Von Plagiat spricht man, wenn Ideen und Worte anderer als eigene ausgegeben werden. Dabei spielt es keine Rolle, aus welcher Quelle (Buch, Zeitschrift, Zeitung, Internet usw.) die fremden Ideen und Worte stammen, ebenso wenig ob es sich um größere oder kleinere Übernahmen handelt oder ob die Entlehnungen wörtlich oder übersetzt oder sinngemäß sind. Entscheidend ist allein, ob die Quelle angegeben ist oder nicht. Wird sie verschwiegen, liegt ein Plagiat, eine Täuschung vor.

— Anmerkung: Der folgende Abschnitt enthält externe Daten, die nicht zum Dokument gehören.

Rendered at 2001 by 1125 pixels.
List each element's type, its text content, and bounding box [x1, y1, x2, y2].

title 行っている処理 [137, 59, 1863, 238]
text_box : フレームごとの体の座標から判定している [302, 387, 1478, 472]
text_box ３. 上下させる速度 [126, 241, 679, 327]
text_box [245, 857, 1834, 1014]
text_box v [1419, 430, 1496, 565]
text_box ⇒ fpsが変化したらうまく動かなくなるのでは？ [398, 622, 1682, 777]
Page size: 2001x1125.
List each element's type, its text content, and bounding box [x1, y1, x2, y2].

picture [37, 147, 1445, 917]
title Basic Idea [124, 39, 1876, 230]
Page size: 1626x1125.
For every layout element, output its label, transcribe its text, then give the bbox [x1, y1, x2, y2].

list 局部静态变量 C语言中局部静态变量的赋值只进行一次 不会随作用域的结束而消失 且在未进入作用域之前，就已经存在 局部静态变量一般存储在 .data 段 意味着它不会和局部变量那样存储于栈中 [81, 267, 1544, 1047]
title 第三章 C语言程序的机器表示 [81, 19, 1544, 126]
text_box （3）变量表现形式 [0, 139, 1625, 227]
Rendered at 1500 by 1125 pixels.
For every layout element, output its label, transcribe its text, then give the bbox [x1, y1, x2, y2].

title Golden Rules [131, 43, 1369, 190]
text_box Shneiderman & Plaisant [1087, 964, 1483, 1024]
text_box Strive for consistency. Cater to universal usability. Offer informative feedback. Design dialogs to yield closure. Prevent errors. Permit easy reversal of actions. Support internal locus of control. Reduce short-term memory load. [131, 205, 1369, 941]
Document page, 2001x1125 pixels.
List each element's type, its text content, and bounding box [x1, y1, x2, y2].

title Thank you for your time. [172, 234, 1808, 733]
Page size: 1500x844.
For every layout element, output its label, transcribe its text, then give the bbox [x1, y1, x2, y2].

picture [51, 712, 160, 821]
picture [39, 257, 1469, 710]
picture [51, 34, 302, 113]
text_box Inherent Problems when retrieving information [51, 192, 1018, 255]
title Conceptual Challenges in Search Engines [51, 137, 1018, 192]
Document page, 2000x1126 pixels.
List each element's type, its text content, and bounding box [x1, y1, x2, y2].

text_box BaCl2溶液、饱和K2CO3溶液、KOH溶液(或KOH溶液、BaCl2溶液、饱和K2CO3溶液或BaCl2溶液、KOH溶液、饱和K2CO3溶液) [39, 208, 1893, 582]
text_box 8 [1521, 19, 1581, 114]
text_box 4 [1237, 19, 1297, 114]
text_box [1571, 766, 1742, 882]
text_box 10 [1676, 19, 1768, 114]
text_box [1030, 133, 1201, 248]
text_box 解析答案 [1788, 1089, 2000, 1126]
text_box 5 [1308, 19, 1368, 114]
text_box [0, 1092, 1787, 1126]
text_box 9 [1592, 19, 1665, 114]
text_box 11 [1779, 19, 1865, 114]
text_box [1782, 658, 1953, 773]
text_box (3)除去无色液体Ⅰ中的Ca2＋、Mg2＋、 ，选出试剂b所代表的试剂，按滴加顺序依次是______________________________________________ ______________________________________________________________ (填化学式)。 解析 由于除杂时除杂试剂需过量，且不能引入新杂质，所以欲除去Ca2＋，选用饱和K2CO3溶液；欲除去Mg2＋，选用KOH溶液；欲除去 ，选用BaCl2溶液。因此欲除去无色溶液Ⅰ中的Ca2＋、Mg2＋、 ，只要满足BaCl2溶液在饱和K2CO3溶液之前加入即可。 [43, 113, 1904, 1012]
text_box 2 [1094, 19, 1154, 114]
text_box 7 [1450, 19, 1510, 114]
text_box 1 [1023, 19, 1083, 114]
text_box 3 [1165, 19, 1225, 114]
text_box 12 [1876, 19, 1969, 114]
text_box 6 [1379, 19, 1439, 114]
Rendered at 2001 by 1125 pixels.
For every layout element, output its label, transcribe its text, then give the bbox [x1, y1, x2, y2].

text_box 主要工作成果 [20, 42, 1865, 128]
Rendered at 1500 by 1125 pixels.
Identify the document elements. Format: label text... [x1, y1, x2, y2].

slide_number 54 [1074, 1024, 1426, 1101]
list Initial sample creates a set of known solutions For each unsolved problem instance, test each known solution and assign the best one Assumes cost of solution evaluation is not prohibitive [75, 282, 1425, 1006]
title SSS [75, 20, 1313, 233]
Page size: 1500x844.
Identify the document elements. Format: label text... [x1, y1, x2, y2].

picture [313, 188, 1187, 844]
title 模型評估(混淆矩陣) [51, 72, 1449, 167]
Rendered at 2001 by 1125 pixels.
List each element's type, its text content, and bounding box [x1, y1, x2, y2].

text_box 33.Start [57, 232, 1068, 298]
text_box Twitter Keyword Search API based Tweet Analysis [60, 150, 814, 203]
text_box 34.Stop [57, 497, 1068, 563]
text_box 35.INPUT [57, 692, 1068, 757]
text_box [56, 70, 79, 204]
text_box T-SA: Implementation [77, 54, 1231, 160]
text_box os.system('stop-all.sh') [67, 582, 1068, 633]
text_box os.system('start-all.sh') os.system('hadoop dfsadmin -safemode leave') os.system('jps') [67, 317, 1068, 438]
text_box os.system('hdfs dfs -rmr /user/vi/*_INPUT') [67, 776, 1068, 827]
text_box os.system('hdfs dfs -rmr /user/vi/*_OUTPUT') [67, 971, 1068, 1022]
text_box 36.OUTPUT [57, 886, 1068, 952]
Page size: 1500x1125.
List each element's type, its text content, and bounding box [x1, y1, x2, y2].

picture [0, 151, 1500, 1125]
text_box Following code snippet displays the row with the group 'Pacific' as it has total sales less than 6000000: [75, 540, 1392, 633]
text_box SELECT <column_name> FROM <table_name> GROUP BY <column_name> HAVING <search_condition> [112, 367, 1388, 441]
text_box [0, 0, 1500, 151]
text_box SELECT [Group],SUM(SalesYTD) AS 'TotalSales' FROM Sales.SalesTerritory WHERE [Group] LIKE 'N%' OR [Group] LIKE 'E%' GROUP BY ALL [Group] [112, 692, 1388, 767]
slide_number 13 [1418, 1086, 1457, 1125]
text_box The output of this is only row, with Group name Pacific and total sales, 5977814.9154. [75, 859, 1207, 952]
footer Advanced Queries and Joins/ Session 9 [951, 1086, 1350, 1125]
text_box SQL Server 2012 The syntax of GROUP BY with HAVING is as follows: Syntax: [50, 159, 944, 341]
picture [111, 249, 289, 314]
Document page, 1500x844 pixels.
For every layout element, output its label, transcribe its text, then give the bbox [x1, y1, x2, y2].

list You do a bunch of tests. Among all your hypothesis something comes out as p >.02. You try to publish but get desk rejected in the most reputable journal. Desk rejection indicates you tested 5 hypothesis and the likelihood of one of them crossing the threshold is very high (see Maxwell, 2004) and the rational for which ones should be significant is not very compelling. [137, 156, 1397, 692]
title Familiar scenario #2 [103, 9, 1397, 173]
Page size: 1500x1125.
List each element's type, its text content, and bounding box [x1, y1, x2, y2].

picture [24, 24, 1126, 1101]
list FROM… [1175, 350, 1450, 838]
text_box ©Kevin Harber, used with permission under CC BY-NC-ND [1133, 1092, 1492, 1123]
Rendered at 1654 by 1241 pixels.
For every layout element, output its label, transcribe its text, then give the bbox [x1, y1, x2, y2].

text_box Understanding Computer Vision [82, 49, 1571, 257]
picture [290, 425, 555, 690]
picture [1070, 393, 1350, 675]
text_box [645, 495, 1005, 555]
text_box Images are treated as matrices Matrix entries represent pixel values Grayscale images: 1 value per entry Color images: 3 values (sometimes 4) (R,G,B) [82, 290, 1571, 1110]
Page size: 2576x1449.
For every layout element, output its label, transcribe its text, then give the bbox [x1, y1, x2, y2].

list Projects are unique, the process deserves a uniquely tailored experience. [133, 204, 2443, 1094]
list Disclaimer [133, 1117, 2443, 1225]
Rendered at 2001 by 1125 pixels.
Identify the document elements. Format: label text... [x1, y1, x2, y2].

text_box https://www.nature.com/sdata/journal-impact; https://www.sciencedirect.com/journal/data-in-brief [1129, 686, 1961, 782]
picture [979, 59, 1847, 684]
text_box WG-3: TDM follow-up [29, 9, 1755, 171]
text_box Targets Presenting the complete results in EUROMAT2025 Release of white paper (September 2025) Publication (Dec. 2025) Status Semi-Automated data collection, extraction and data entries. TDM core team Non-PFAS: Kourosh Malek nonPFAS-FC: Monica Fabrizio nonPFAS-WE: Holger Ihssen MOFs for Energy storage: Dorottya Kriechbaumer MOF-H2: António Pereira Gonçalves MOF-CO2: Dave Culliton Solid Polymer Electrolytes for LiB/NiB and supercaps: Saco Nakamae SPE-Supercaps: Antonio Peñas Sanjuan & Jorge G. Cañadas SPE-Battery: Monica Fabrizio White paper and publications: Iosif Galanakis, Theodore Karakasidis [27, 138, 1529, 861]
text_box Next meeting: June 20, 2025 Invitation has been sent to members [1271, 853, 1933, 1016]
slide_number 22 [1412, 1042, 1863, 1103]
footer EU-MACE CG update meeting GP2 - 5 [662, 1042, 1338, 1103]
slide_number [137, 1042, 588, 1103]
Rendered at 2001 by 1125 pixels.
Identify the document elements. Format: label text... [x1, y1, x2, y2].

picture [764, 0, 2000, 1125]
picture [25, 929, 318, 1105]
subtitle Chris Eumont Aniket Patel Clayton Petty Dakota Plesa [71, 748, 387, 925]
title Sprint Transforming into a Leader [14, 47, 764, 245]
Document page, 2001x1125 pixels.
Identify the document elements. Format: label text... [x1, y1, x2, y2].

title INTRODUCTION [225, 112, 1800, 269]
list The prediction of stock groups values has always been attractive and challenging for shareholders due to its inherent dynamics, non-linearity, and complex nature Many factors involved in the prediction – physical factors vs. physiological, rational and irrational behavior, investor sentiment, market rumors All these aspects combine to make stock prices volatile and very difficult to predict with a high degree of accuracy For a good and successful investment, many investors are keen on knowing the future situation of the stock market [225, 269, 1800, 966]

Ich versichere hiermit, dass ich die vorgelegte Abschlussarbeit für den Masterstudiengang Musikpädagogik eigenständig und ohne fremde Hilfe verfasst und sämtliche – gedruckte wie digitale – Quellen sowie die aus diesen Quellen stammenden – wörtlichen oder sinngemäßen – Zitate in meiner Arbeit als solche kenntlich gemacht habe. Die Arbeit wurde in dieser oder ähnlicher Form bisher keiner anderen Prüfungsbehörde vorgelegt und auch noch nicht veröffentlicht.